Best of luck and tell us how it went!

The 580 approximately has the same energy consumption (~250W) as the GTX480 but with 25% more compute power.

The 570 to be released today has the same power envelope as the GTX470 (~220W) but again at the performance level of an GTX480 which is roughly an addition of 25% over the 470.


Agree with ceearem. The GTX 5XX series is much more power efficient. I guess GTX570 would be the best option - you get performance of GTX 480 with power consumption even lower than GTX470 and it’s much cheaper ($350 in US).

Dear Quantum,
Your question is so fundamental that I’m afraid you are going to spend a few k$ without having much experience in GPU computing.
Obvious questions: do you have the software that will efficiently deal with LBM multiGPU simulations or hope to write it yourself? If not, buy 2 cheap GTXes and wait for new hardware while you develop the software.
Have you performed any real numerical simulations with GPUs, or just take your knowledge from “the press”?

My experience says that the single factor that determines computation efficiency is the memory bandwidth and its efficient utilisation.
Thus, even if my GTX480 is capable of about 100GFLOP/s in double precision, I’m pleased to see it achieve 20GFLOP/s, as this is 75% of
the number derived from peak memory bandwidth considerations. My Fermi is as much faster than my AMD 6-core cpu, as its memory system is.

Thus, my advice is:

  1. Try and find out if your problem is bandwidth- or computation-limited. The answer should come from experimentations rather than theory, though :-(
    For getting the full bandwidth utilisation in GPUs may be not that obvious.
  2. Then choose the card that will have the required bandwidth or GFLOPS characteristics.
    2a) Remember that many Fermi-based cards out there on the market do not meet the specification found on the NVidia website.
    For example, I was stupid enough to buy an expensive Fermi GTX 480 card only to see that its bandwidth is only 120GB/s, whereas NVidia claims it should be capable of 177.4 GB/s.
    2b) Don’t buy old cards for GPGPU purposes. New architecture is more flexible; more shared memory, more registers, more instructions, more ways to play tricks.
    2c) My experience with GTX 285 and GTX 480 , both of the same bandwith 120GB/s, says that Fermi is about 50% faster in my linear-algebra applications. And I managed to speed it up even more by next 50% by rewriting the kernel to take advantage of the fact that Fermi has far more shared memory!
    2d) GTX 480 at full load is far more noisy than GTX 285 :-(
    2e) A year ago my friend bought GTX 295 with GPGPU in mind; only very recently did he start to use it as a multi-GPU system - it’s not that easy!
  3. For multiGPU system the next single important factor is the motherboard and how it handles PCI-E bus(es). When I got my first CUDA card and I tested the PCI-E bandwith, I obtained only 0.5 GB/s, horror!
    Now I have 3GB/s. In theory PCI-E x16 gen. 2 is capable of 8GB/s in each direction. Remember that you’ll have to transfer your data twice: to and from a CPU! I guess this will be the narrowest bottleneck, although with a lot of cleverness and effort it is (allegedly, never tried myself) possible to compute and transfer the data simultaneously.

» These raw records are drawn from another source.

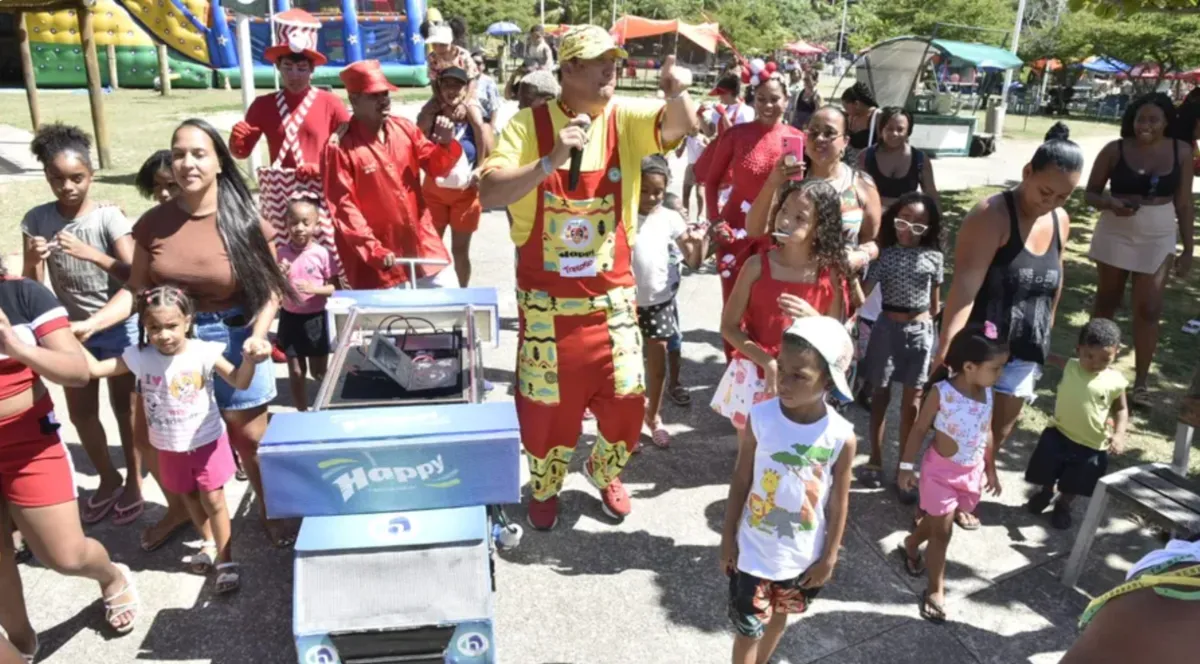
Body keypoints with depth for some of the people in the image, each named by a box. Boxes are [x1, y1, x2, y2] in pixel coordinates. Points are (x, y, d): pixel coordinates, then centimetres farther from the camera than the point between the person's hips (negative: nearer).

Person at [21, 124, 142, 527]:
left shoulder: (108, 216, -15)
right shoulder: (36, 220, -5)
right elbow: (31, 286, -3)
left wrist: (89, 253, -34)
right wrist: (33, 261, -24)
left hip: (119, 326, -4)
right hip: (72, 329, 4)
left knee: (124, 406, 10)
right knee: (80, 412, 14)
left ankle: (133, 481, 27)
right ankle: (107, 479, 34)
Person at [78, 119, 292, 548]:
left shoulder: (245, 222, -10)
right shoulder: (154, 222, -3)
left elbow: (270, 287, -7)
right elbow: (136, 288, 1)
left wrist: (258, 335, -21)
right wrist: (91, 323, -12)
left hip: (232, 343, -3)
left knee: (250, 440, 9)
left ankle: (268, 510, 36)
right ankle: (179, 508, 43)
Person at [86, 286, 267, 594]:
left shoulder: (203, 352, -19)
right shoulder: (139, 357, -11)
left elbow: (239, 382, -23)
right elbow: (95, 368, -9)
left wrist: (249, 360, -42)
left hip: (207, 442, -4)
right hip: (170, 448, 4)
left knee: (213, 500, 2)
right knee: (190, 498, 21)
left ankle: (225, 561, 13)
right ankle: (209, 544, 42)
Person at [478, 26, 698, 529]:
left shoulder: (624, 117, -3)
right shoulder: (528, 124, -10)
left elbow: (680, 127, -19)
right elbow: (489, 194, -20)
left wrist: (676, 93, -40)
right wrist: (550, 162, -31)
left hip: (611, 296, 2)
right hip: (548, 301, -2)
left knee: (625, 400, 10)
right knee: (547, 405, 12)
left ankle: (605, 472, 42)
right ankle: (545, 488, 41)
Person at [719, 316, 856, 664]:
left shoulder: (842, 437, -20)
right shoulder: (760, 417, -21)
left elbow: (839, 503, -6)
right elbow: (740, 483, -8)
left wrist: (829, 558, 1)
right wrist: (728, 537, -2)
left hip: (804, 557, 2)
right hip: (754, 552, -1)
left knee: (779, 618, 26)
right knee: (748, 630, 13)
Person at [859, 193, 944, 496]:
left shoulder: (934, 258, 0)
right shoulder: (884, 254, -6)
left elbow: (935, 300, 10)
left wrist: (929, 322, 13)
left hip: (921, 331, 1)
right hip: (888, 328, -1)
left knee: (912, 402, 7)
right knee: (880, 395, 11)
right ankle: (875, 461, 25)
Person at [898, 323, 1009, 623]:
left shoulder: (987, 392, -5)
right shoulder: (941, 392, -23)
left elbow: (987, 433, 7)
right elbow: (919, 430, -13)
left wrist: (991, 470, 14)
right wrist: (906, 467, -10)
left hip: (971, 471, 6)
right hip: (941, 470, -6)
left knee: (938, 520, 22)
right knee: (942, 531, 2)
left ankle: (910, 545, 51)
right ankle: (936, 590, 18)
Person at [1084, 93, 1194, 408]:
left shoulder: (1181, 152, -3)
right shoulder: (1115, 150, -9)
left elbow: (1184, 204, 2)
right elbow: (1091, 193, -2)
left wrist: (1188, 249, 2)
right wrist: (1111, 204, -25)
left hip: (1158, 239, 1)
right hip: (1116, 234, -1)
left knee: (1149, 309, -1)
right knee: (1107, 300, 13)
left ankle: (1141, 381, 8)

In summary, the only choice is between GTX 580 (192 GB/s)) and GTX 570 :-) plus the best motherboard with true pci-e x16 gen 2 support in all slots, also consider the total memory each card should have and don’t forget to consult your electrician about your power supply :-).

Straight linear algebra kernels can get close to 150 GB/s on a GTX 480 with appropriate tuning. While this is short of the advertised 177 GB/s, it’s still somewhat better than the 120 GB/s you claim. It’s possible to get 120 GB/s on a GTX 280. Having 85% of the peak bandwidth is typical across platforms, I doubt you’ll see much over 90% of bandwidth utilization on an Intel architecture.

The burden with multi-GPU is that you have to consider another parallel programming paradigm as well as CUDA - either threads (e.g., OpenMP) or message passing (MPI). This isn’t

On decent motherboards (Intel X58 chipset) I’ve typically got 5.5 - 6 GB/s over the PCIe bus in either direction. There are good reasons why one cannot exceed this on PCIe v2.0 (which will be rectified in v3.0).